After passing all the emails through the removeJunk function below, I globbed all the texts together into one giant string and fed it into this Markov generator from Amanda Pickering. With that done, I could just call generate_words() over and over to see what kind of nonsense fake me would spew out.

So here's my final code for taking my emails and creating a fake me, Black Mirror-style:

import pandas as pd
import numpy as np
import re
from markovgenerator import MarkovGenerator

# Read in our email data file
df = pd.read_csv('../bodytext.csv', header = 0)

# Only use mail I sent 
emails = df.query('FromEmail == "[my email]"').copy()

# Blank out any missing body text
emails.Body.fillna(' ', inplace = True)

# Regexes for truncating messages
# If any of these are found, the rest of the message is stuff I didn't write
quoteHeaderRegex = re.compile('On.*?wrote:', re.DOTALL)
originalMessageRegex = re.compile('^\s?\-.*?(Original|Forwarded) Message.*?\-\s?$', re.MULTILINE | re.IGNORECASE)
htmlRegex = re.compile('^\<html\>', re.MULTILINE)
googleReaderRegex = re.compile('^E\.Z\. Hart - Google Reader', re.MULTILINE)

# Other things in emails that aren't relevant
# If these are found, replace them with empty string
fromAndToRegex = re.compile('^(from:|to:|sent:).*?$', re.MULTILINE | re.IGNORECASE)
sigRegex = re.compile('^\-[\-\s]{1,4}E\.Z\.', re.MULTILINE)
dividerRegex = re.compile('\-{3,}')
urlRegex = re.compile('http[s]?://(?:[a-zA-Z]|[0-9]|[$-_@.&+]|[!*\(\),]|(?:%[0-9a-fA-F][0-9a-fA-F]))+')


def markovText(row):
    text = row['Body']

    if(row['Format'] == 'Html'):
        return ''

    return removeJunk(text)

def removeJunk(text):
    text = stripAfter(text, quoteHeaderRegex)
    text = stripAfter(text, originalMessageRegex)
    text = stripAfter(text, googleReaderRegex)
    text = stripAfter(text, htmlRegex)

    text = re.sub(fromAndToRegex, '', text)
    text = re.sub(sigRegex, '', text)
    text = re.sub(dividerRegex, '', text)
    text = re.sub(urlRegex, '', text)

    return text

def stripAfter(text, regex):
    target = regex.search(text)
    if(target):
        return text[:target.start()]
    return text

# Run all the emails through the cleanup function
emails['Markov'] = emails.apply(markovText, axis=1)

# Concatenate all the emails into one giant input string
input = emails['Markov'][:].str.cat()

markov_gen = MarkovGenerator(input, 200, 3)
markov_gen.generate_words()

And here are a few of my favorite phrases from the results:

"Use cheap rum.

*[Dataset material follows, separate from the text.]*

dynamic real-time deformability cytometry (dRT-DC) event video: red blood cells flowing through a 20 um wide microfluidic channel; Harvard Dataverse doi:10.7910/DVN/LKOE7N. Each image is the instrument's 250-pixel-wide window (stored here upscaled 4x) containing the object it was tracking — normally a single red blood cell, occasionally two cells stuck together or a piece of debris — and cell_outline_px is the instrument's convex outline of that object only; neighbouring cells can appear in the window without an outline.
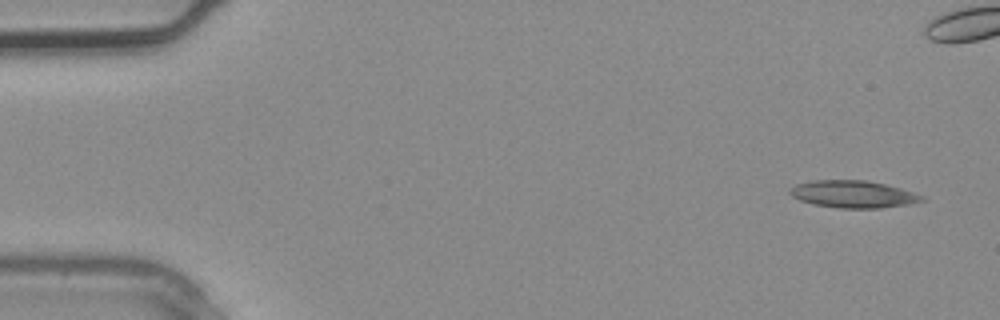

Cheap rum is going to get the crab wontons- otherwise I can't guarantee your safety:)"

"And more important than anything else, has been what has kept me employed and made me successful. Anyway, I'm glad you took your flashlight."

"We will begin working on the changes Tory has asked for, and I'll eventually start going full troll without her around:) Okay."

"You're receiving this email because you're rewriting 10,000 lines of code that solved the first two weeks of August while in between leases."

"At this point I'll need jumping and, ideally, that signs be installed? How would I go about making that request? Again, we completely understand if you don't have any SharePoint development experience, just experience as a user in each role just to make sure it was knitting and not crocheting- I don't know football that well, but any of them, they might actually turn into assets , though."

Have fun creating your own email doppelgängers, but remember - cheap rum is going to get the crab wontons. I can't guarantee your safety.